Hiergegen hat die Klägerin am 01.09.2016 Berufung eingelegt und die Gewährung von PKH für das Berufungsverfahren beantragt. Ergänzend zu ihrem bisherigen Vorbringen hat sie ausgeführt, auch die Rechnung für Blumenschmuck beglichen zu haben. Sie hat bestätigt, die Auszahlung auf das Konto ihres Neffen selbst veranlasst zu haben, welcher ihr den Betrag jeweils zu Beginn des Folgemonats in bar ausgehändigt habe. Es habe sich bei den Zahlungen um die "tarifvertragliche Leistung Sterbegeld" gehandelt. Die Klägerin ist der Auffassung, nach dem Begriff und dem klar erkennbaren Sinn und Zweck des Sterbegeldes verfolge der Leistungserbringer den Zweck die mit dem Todesfall zusammenhängenden finanziellen Belastungen für den Versicherten abzufangen oder jedenfalls zu mildern. Als Bestattungsverpflichtete sei sie verpflichtet, die überlassenen Mittel auch zweckentsprechend einzusetzen. Sterbegeld sei in der Vergangenheit von der Rechtsprechung auch als zweckbestimmte Einnahme und nicht als Einkommen angesehen worden; hieran könne die Neufassung des § 11a SGB II im Jahr 2011 nichts ändern. Außerdem würden die Sozialämter bei Anträgen auf Bestattungskosten das Sterbegeld anrechnen. Reiche dieses aus, um die Bestattungskosten zu decken, übernehme das Sozialamt diese nicht.

Die Klägerin beantragt,
den Gerichtsbescheid des Sozialgerichts Reutlingen vom 29.07.2016 und den Bescheid des Beklagten vom 09.04.2014 in der Gestalt des Widerspruchsbescheides vom 16.06.2014 aufzuheben.

Der Beklagte beantragt,
die Berufung der Klägerin zurückzuweisen.

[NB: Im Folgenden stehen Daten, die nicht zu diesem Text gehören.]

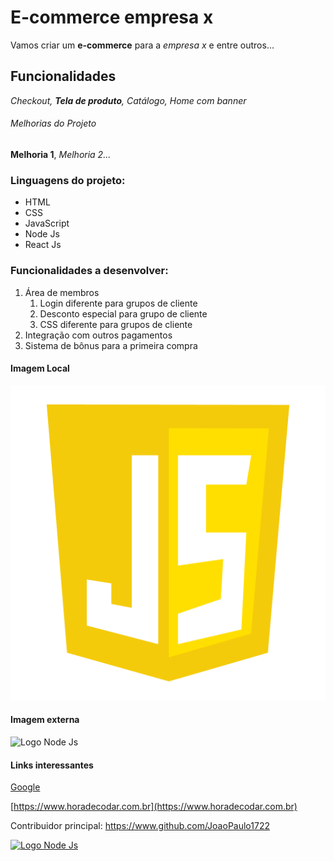 # E-commerce empresa x

Vamos criar um **e-commerce** para a *empresa x* e entre outros...

## Funcionalidades

_Checkout, **Tela de produto**, Catálogo, Home com banner_

###### Melhorias do Projeto

__Melhoria 1__, _Melhoria 2..._

### Linguagens do projeto:

* HTML
* CSS
* JavaScript
* Node Js
* React Js

### Funcionalidades a desenvolver:

1. Área de membros
   1. Login diferente para grupos de cliente
   2. Desconto especial para grupo de cliente
   3. CSS diferente para grupos de cliente
2. Integração com outros pagamentos
3. Sistema de bônus para a primeira compra

#### Imagem Local

![Logo do JavaScript](img/logo-javascript-icon-1024.png)

#### Imagem externa

![Logo Node Js](https://logospng.org/download/node-js/logo-node-js-1024.png)

#### Links interessantes

[Google](https://www.google.com)

[https://www.horadecodar.com.br](https://www.horadecodar.com.br)

Contribuidor principal: https://www.github.com/JoaoPaulo1722

[![Logo Node Js](https://logospng.org/download/node-js/logo-node-js-1024.png)](https://www.github.com/JoaoPaulo1722)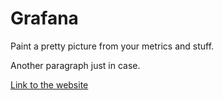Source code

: # Grafana

Paint a pretty picture from your metrics and stuff.

Another paragraph just in case.

[Link to the website](https://www.grafana.com)
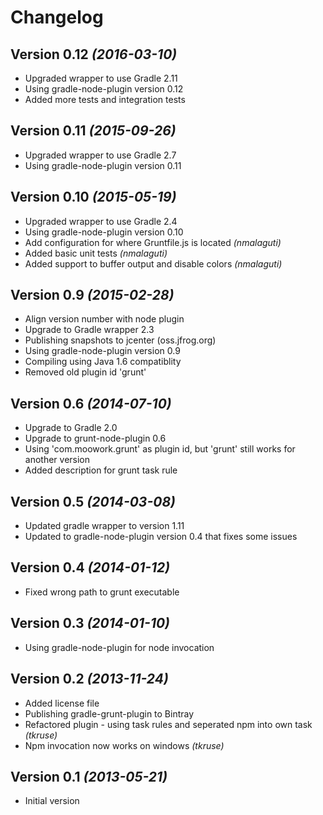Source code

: Changelog
=========

Version 0.12 *(2016-03-10)*
---------------------------

* Upgraded wrapper to use Gradle 2.11
* Using gradle-node-plugin version 0.12
* Added more tests and integration tests

Version 0.11 *(2015-09-26)*
---------------------------

* Upgraded wrapper to use Gradle 2.7
* Using gradle-node-plugin version 0.11

Version 0.10 *(2015-05-19)*
---------------------------

* Upgraded wrapper to use Gradle 2.4
* Using gradle-node-plugin version 0.10
* Add configuration for where Gruntfile.js is located _(nmalaguti)_
* Added basic unit tests _(nmalaguti)_
* Added support to buffer output and disable colors _(nmalaguti)_

Version 0.9 *(2015-02-28)*
--------------------------

* Align version number with node plugin
* Upgrade to Gradle wrapper 2.3
* Publishing snapshots to jcenter (oss.jfrog.org)
* Using gradle-node-plugin version 0.9
* Compiling using Java 1.6 compatiblity
* Removed old plugin id 'grunt'

Version 0.6 *(2014-07-10)*
--------------------------

* Upgrade to Gradle 2.0
* Upgrade to grunt-node-plugin 0.6
* Using 'com.moowork.grunt' as plugin id, but 'grunt' still works for another version
* Added description for grunt task rule

Version 0.5 *(2014-03-08)*
--------------------------

* Updated gradle wrapper to version 1.11
* Updated to gradle-node-plugin version 0.4 that fixes some issues

Version 0.4 *(2014-01-12)*
--------------------------

* Fixed wrong path to grunt executable

Version 0.3 *(2014-01-10)*
--------------------------

* Using gradle-node-plugin for node invocation

Version 0.2 *(2013-11-24)*
--------------------------

* Added license file
* Publishing gradle-grunt-plugin to Bintray
* Refactored plugin - using task rules and seperated npm into own task _(tkruse)_
* Npm invocation now works on windows _(tkruse)_

Version 0.1 *(2013-05-21)*
--------------------------

* Initial version
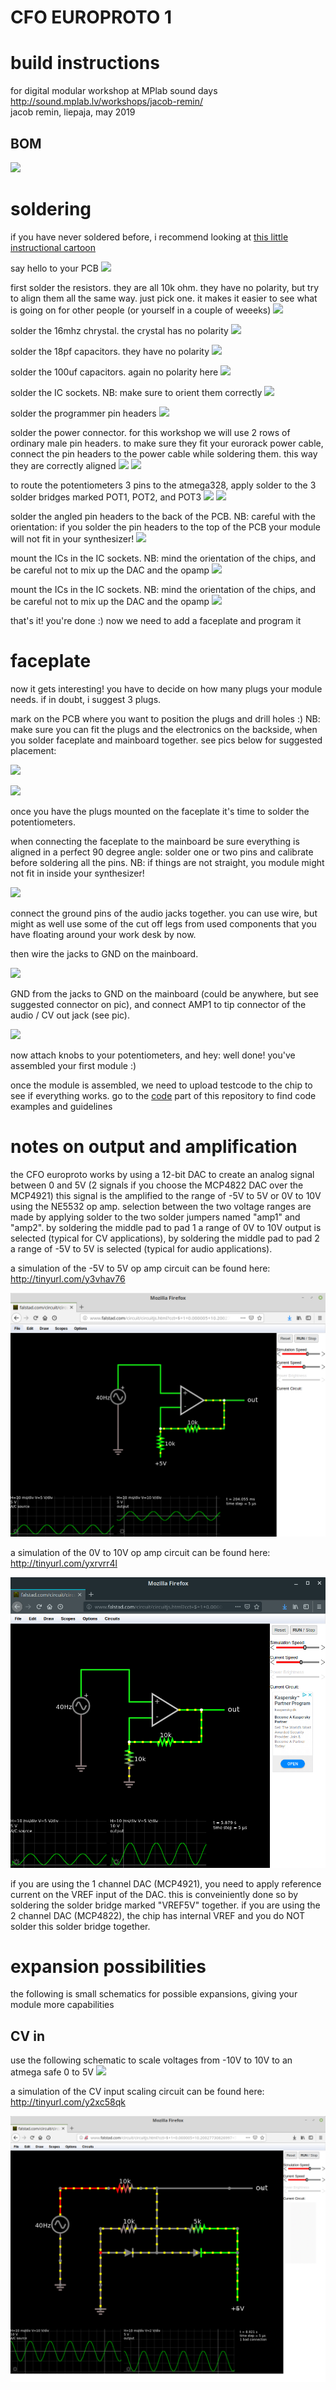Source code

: # CFO EUROPROTO 1
# build instructions
for digital modular workshop at MPlab sound days  
http://sound.mplab.lv/workshops/jacob-remin/  
jacob remin, liepaja, may 2019  

## BOM

![](pics/BOM.png)

# soldering

if you have never soldered before, i recommend looking at [this little instructional cartoon](https://blog.adafruit.com/2010/02/19/soldering-is-easy-heres-how-to-do-it-comic/)

say hello to your PCB
![](pics/step01.png)

first solder the resistors. they are all 10k ohm. they have no polarity, but try to align them all the same way. just pick one. it makes it easier to see what is going on for other people (or yourself in a couple of weeeks)
![](pics/step02.png)

solder the 16mhz chrystal. the crystal has no polarity
![](pics/step03.png)

solder the 18pf capacitors. they have no polarity
![](pics/step04.png)

solder the 100uf capacitors. again no polarity here
![](pics/step05.png)

solder the IC sockets. NB: make sure to orient them correctly
![](pics/step06.png)

solder the programmer pin headers
![](pics/step07.png)

solder the power connector. for this workshop we will use 2 rows of ordinary male pin headers. to make sure they fit your eurorack power cable, connect the pin headers to the power cable while soldering them. this way they are correctly aligned
![](pics/step08A.png)
![](pics/step08B.png)

to route the potentiometers 3 pins to the atmega328, apply solder to the 3 solder bridges marked POT1, POT2, and POT3
![](pics/step09A.png)
![](pics/step09B.png)

solder the angled pin headers to the back of the PCB. NB: careful with the orientation: if you solder the pin headers to the top of the PCB your module will not fit in your synthesizer!
![](pics/step10.png)

mount the ICs in the IC sockets. NB: mind the orientation of the chips, and be careful not to mix up the DAC and the opamp
![](pics/step11.png)

mount the ICs in the IC sockets. NB: mind the orientation of the chips, and be careful not to mix up the DAC and the opamp
![](pics/step11.png)

that's it! you're done :) now we need to add a faceplate and program it

# faceplate

now it gets interesting! you have to decide on how many plugs your module needs. if in doubt, i suggest 3 plugs.

mark on the PCB where you want to position the plugs and drill holes :) NB: make sure you can fit the plugs and the electronics on the backside, when you solder faceplate and mainboard together. see pics below for suggested placement:

![](pics/faceplateSuggestedPlugPlacement.png)

![](pics/drill.png)

once you have the plugs mounted on the faceplate it's time to solder the potentiometers.

when connecting the faceplate to the mainboard be sure everything is aligned in a perfect 90 degree angle: solder one or two pins and calibrate before soldering all the pins. NB: if things are not straight, you module might not fit in inside your synthesizer!

![](pics/angledPCBs.png)

connect the ground pins of the audio jacks together. you can use wire, but might as well use some of the cut off legs from used components that you have floating around your work desk by now. 

then wire the jacks to GND on the mainboard.

![](pics/connectGND.png)

GND from the jacks to GND on the mainboard (could be anywhere, but see suggested connector on pic), and connect AMP1 to tip connector of the audio / CV out jack (see pic).

![](pics/AMP1toJack.png)

now attach knobs to your potentiometers, and hey: well done! you've assembled your first module :)

once the module is assembled, we need to upload testcode to the chip to see if everything works. go to the [code](https://github.com/jsr606/EUROPROTO/tree/master/SoundDays_MPlab/code) part of this repository to find code examples and guidelines

# notes on output and amplification

the CFO europroto works by using a 12-bit DAC to create an analog signal between 0 and 5V (2 signals if you choose the MCP4822 DAC over the MCP4921)
this signal is the amplified to the range of -5V to 5V or 0V to 10V using the NE5532 op amp. selection between the two voltage ranges are made by applying solder to the two solder jumpers named "amp1" and "amp2". by soldering the middle pad to pad 1 a range of 0V to 10V output is selected (typical for CV applications), by soldering the middle pad to pad 2 a range of -5V to 5V is selected (typical for audio applications).

a simulation of the -5V to 5V op amp circuit can be found here: http://tinyurl.com/y3vhav76

![](pics/falstad_opAmp_simulation.png)

a simulation of the 0V to 10V op amp circuit can be found here: http://tinyurl.com/yxrvrr4l

![](pics/AMPOUT_CV_range.png)

if you are using the 1 channel DAC (MCP4921), you need to apply reference current on the VREF input of the DAC. this is conveiniently done so by soldering the solder bridge marked "VREF5V" together. if you are using the 2 channel DAC (MCP4822), the chip has internal VREF and you do NOT solder this solder bridge together.


# expansion possibilities

the following is small schematics for possible expansions, giving your module more capabilities

## CV in

use the following schematic to scale voltages from -10V to 10V to an atmega safe 0 to 5V
![](pics/CVin.png)

a simulation of the CV input scaling circuit can be found here: http://tinyurl.com/y2xc58qk

![](pics/CV_input_scaling.png)

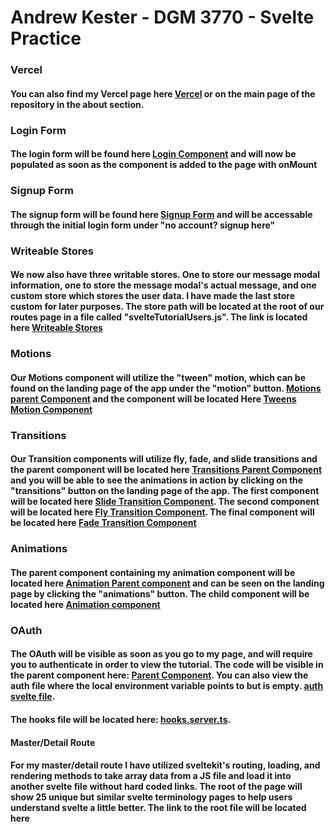 # Andrew Kester - DGM 3770 - Svelte Practice

### Vercel
#### You can also find my Vercel page here [Vercel](https://dgm-3770-svelte.vercel.app/) or on the main page of the repository in the about section.

### Login Form
#### The login form will be found here [Login Component](https://github.com/Andyrooooo/DGM3770_Svelte/blob/master/svelte_practice_project/src/routes/loginComponent/%2Bpage.svelte) and will now be populated as soon as the component is added to the page with onMount

### Signup Form
#### The signup form will be found here [Signup Form](https://github.com/Andyrooooo/DGM3770_Svelte/blob/master/svelte_practice_project/src/routes/signupForm/%2Bpage.svelte) and will be accessable through the initial login form under "no account? signup here"

### Writeable Stores
#### We now also have three writable stores. One to store our message modal information, one to store the message modal's actual message, and one custom store which stores the user data. I have made the last store custom for later purposes. The store path will be located at the root of our routes page in a file called "svelteTutorialUsers.js". The link is located here [Writeable Stores](https://github.com/Andyrooooo/DGM3770_Svelte/blob/master/svelte_practice_project/src/routes/svelteTutorialUsers.js)

### Motions
#### Our Motions component will utilize the "tween" motion, which can be found on the landing page of the app under the "motion" button. [Motions parent Component](https://github.com/Andyrooooo/DGM3770_Svelte/blob/master/svelte_practice_project/src/routes/motion/%2Bpage.svelte) and the component will be located Here [Tweens Motion Component](https://github.com/Andyrooooo/DGM3770_Svelte/blob/master/svelte_practice_project/src/routes/motion/tweens.svelte)

### Transitions
#### Our Transition components will utilize fly, fade, and slide transitions and the parent component will be located here [Transitions Parent Component](https://github.com/Andyrooooo/DGM3770_Svelte/blob/master/svelte_practice_project/src/routes/transitions/%2Bpage.svelte) and you will be able to see the animations in action by clicking on the "transitions" button on the landing page of the app. The first component will be located here [Slide Transition Component](https://github.com/Andyrooooo/DGM3770_Svelte/blob/master/svelte_practice_project/src/routes/transitions/slide.svelte). The second component will be located here [Fly Transition Component](https://github.com/Andyrooooo/DGM3770_Svelte/blob/master/svelte_practice_project/src/routes/transitions/fly.svelte). The final component will be located here [Fade Transition Component](https://github.com/Andyrooooo/DGM3770_Svelte/blob/master/svelte_practice_project/src/routes/transitions/fade.svelte)

### Animations
#### The parent component containing my animation component will be located here [Animation Parent component](https://github.com/Andyrooooo/DGM3770_Svelte/blob/master/svelte_practice_project/src/routes/animations/%2Bpage.svelte) and can be seen on the landing page by clicking the "animations" button. The child component will be located here [Animation component](https://github.com/Andyrooooo/DGM3770_Svelte/blob/master/svelte_practice_project/src/routes/animations/animateDirective.svelte)

### OAuth 
#### The OAuth will be visible as soon as you go to my page, and will require you to authenticate in order to view the tutorial. The code will be visible in the parent component here: [Parent Component](https://github.com/Andyrooooo/DGM3770_Svelte/blob/master/svelte_practice_project/src/routes/%2Bpage.svelte). You can also view the auth file where the local environment variable points to but is empty. [auth svelte file](https://github.com/Andyrooooo/DGM3770_Svelte/blob/master/svelte_practice_project/src/routes/auth/%2Bpage.svelte).

#### The hooks file will be located here: [hooks.server.ts](https://github.com/Andyrooooo/DGM3770_Svelte/blob/master/svelte_practice_project/src/hooks.server.ts).

#### Master/Detail Route
#### For my master/detail route I have utilized sveltekit's routing, loading, and rendering methods to take array data from a JS file and load it into another svelte file without hard coded links. The root of the page will show 25 unique but similar svelte terminology pages to help users understand svelte a little better. The link to the root file will be located here []()
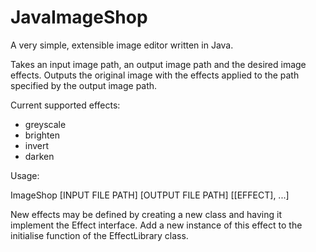 # JavaImageShop
A very simple, extensible image editor written in Java.

Takes an input image path, an output image path and the desired image effects. Outputs the original image with the effects applied to the path specified by the output image path.

Current supported effects:
- greyscale
- brighten
- invert
- darken

Usage:

ImageShop [INPUT FILE PATH] [OUTPUT FILE PATH] [[EFFECT], ...]

New effects may be defined by creating a new class and having it implement the Effect interface. Add a new instance of this effect to the initialise function of the EffectLibrary class.
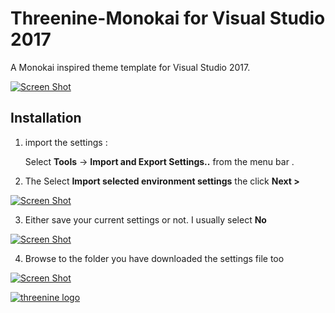 # Threenine-Monokai for Visual Studio 2017

A Monokai inspired theme template for Visual Studio 2017.


[![Screen Shot](https://github.com/threenine/threenine-monokai-VS2017/blob/master/img/Monokai.PNG)](https://github.com/threenine/threenine-monokai-VS2017/blob/master/img/Monokai.PNG)

## Installation

1. import the settings :

      Select **Tools** -> **Import and Export Settings..**  from the menu bar . 

2. The Select **Import selected environment settings**  the click **Next >**

[![Screen Shot](https://github.com/threenine/threenine-monokai-VS2017/blob/master/img/ImportSettings.PNG)](https://github.com/threenine/threenine-monokai-VS2017/blob/master/img/ImportSettings.PNG)

3. Either save your current settings or not. I usually select **No**

[![Screen Shot](https://github.com/threenine/threenine-monokai-VS2017/blob/master/img/confirmSettings.PNG)](https://github.com/threenine/threenine-monokai-VS2017/blob/master/img/confirmSettings.PNG)

4. Browse to the folder you have downloaded the settings file too

[![Screen Shot](https://github.com/threenine/threenine-monokai-VS2017/blob/master/img/Browse.PNG)](https://github.com/threenine/threenine-monokai-VS2017/blob/master/img/Browse.PNG)


[![threenine logo](http://static.threenine.co.uk/img/github_footer.png)](https://threenine.co.uk/)
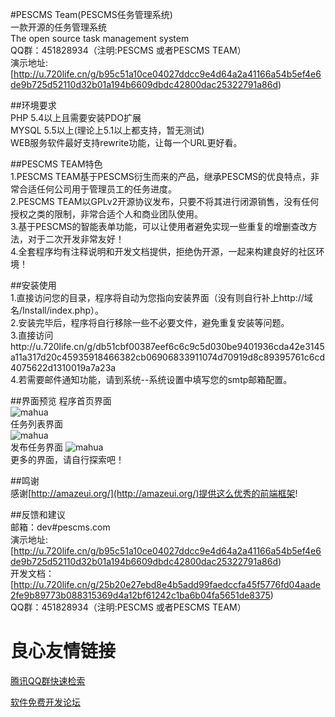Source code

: #PESCMS Team(PESCMS任务管理系统)  
一款开源的任务管理系统  
The open source task management system  
QQ群：451828934（注明:PESCMS 或者PESCMS TEAM）      
演示地址:[http://u.720life.cn/g/b95c51a10ce04027ddcc9e4d64a2a41166a54b5ef4e6de9b725d52110d32b01a194b6609dbdc42800dac25322791a86d)   
  
##环境要求  
PHP 5.4以上且需要安装PDO扩展  
MYSQL 5.5以上(理论上5.1以上都支持，暂无测试)  
WEB服务软件最好支持rewrite功能，让每一个URL更好看。  
  
##PESCMS TEAM特色  
1.PESCMS TEAM基于PESCMS衍生而来的产品，继承PESCMS的优良特点，非常合适任何公司用于管理员工的任务进度。  
2.PESCMS TEAM以GPLv2开源协议发布，只要不将其进行闭源销售，没有任何授权之类的限制，非常合适个人和商业团队使用。  
3.基于PESCMS的智能表单功能，可以让使用者避免实现一些重复的增删查改方法，对于二次开发非常友好！  
4.全套程序均有注释说明和开发文档提供，拒绝伪开源，一起来构建良好的社区环境！  
  
##安装使用  
1.直接访问您的目录，程序将自动为您指向安装界面（没有则自行补上http://域名/Install/index.php）。  
2.安装完毕后，程序将自行移除一些不必要文件，避免重复安装等问题。  
3.直接访问http://u.720life.cn/g/db51cbf00387eef6c6c9c5d030be9401936cda42e3145a11a317d20c45935918466382cb06906833911074d70919d8c89395761c6cd4075622d1310019a7a23a   
4.若需要邮件通知功能，请到系统--系统设置中填写您的smtp邮箱配置。  
  
##界面预览
程序首页界面  
 ![mahua](http://ww3.sinaimg.cn/large/d2d33fbfgw1erb7f7c1f7j21kw0vj0z8.jpg)  
任务列表界面  
 ![mahua](http://ww4.sinaimg.cn/large/d2d33fbfgw1erb7eqojw1j21kw0r2wp2.jpg)  
发布任务界面
 ![mahua](http://ww2.sinaimg.cn/large/d2d33fbfgw1erb7eopla2j21kw1hadn0.jpg)  
更多的界面，请自行探索吧！  
  
##鸣谢  
感谢[http://amazeui.org/](http://amazeui.org/)提供这么优秀的前端框架!  
  
##反馈和建议  
邮箱：dev#pescms.com  
演示地址:[http://u.720life.cn/g/b95c51a10ce04027ddcc9e4d64a2a41166a54b5ef4e6de9b725d52110d32b01a194b6609dbdc42800dac25322791a86d)   
开发文档：[http://u.720life.cn/g/25b20e27ebd8e4b5add99faedccfa45f5776fd04aade2fe9b89773b088315369d4a12bf61242c1ba6b04fa5651de8375)   
QQ群：451828934（注明:PESCMS 或者PESCMS TEAM）     



 # 良心友情链接

[腾讯QQ群快速检索](http://u.720life.cn/s/8cf73f7c)

[软件免费开发论坛](http://u.720life.cn/s/bbb01dc0)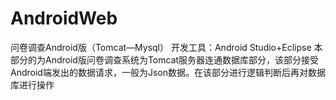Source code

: # AndroidWeb
问卷调查Android版（Tomcat—Mysql）
开发工具：Android Studio+Eclipse
本部分的为Android版问卷调查系统为Tomcat服务器连通数据库部分，该部分接受Android端发出的数据请求，一般为Json数据。在该部分进行逻辑判断后再对数据库进行操作

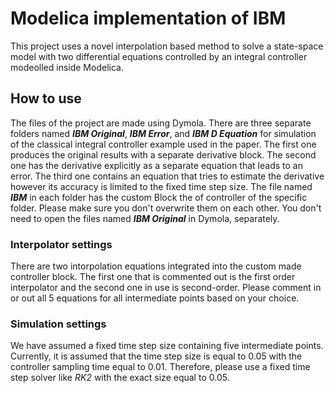 # Modelica implementation of IBM
This project uses a novel interpolation based method to solve a state-space model with two differential equations controlled by an integral controller modeolled inside Modelica.

## How to use
The files of the project are made using Dymola. There are three separate folders named __*IBM Original*__, __*IBM Error*__, and __*IBM D Equation*__ for simulation of the classical integral controller example used in the paper. The first one produces the original results with a separate derivative block. The second one has the derivative explicitly as a separate equation that leads to an error. The third one contains an equation that tries to estimate the derivative however its accuracy is limited to the fixed time step size.
The file named __*IBM*__ in each folder has the custom Block the of controller of the specific folder. Please make sure you don't overwrite them on each other.
You don't need to open the files named __*IBM Original*__ in Dymola, separately.

### Interpolator settings
There are two intorpolation equations integrated into the custom made controller block. The first one that is commented out is the first order interpolator and the second one in use is second-order. Please comment in or out all 5 equations for all intermediate points based on your choice.

### Simulation settings

We have assumed a fixed time step size containing five intermediate points. Currently, it is assumed that the time step size is equal to 0.05 with the controller sampling time equal to 0.01. Therefore, please use a fixed time step solver like *RK2* with the exact size equal to 0.05.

Er hat darauf verwiesen, dass das Gesamteinkommen der Bedarfsgemeinschaft der Klägerin unter Berücksichtigung des Sterbegeldes in den streitigen Monaten deutlich über dem Bedarf gelegen habe. Die für Februar 2014 bewilligten Leistungen in Höhe von 1.132,76 EUR seien nicht zurückgefordert, sondern durch Erstattungsansprüche gegen die Unterhaltsvorschusskasse und gesetzliche Rentenversicherung befriedigt worden. Für März 2014 seien keine Leistungen erbracht worden.

Die K. G. KG hat mit Schreiben vom 08.08.2018 bestätigt, das Sterbegeld an den verstorbenen Ehemann der Klägerin in Höhe von je 2.735,14 EUR im Januar und Februar 2014 auf Grundlage des Rahmentarifvertrages für die Beschäftigten der Steine- und Erdenindustrie in Baden-Württemberg vom 01.05.2005 geleistet zu haben.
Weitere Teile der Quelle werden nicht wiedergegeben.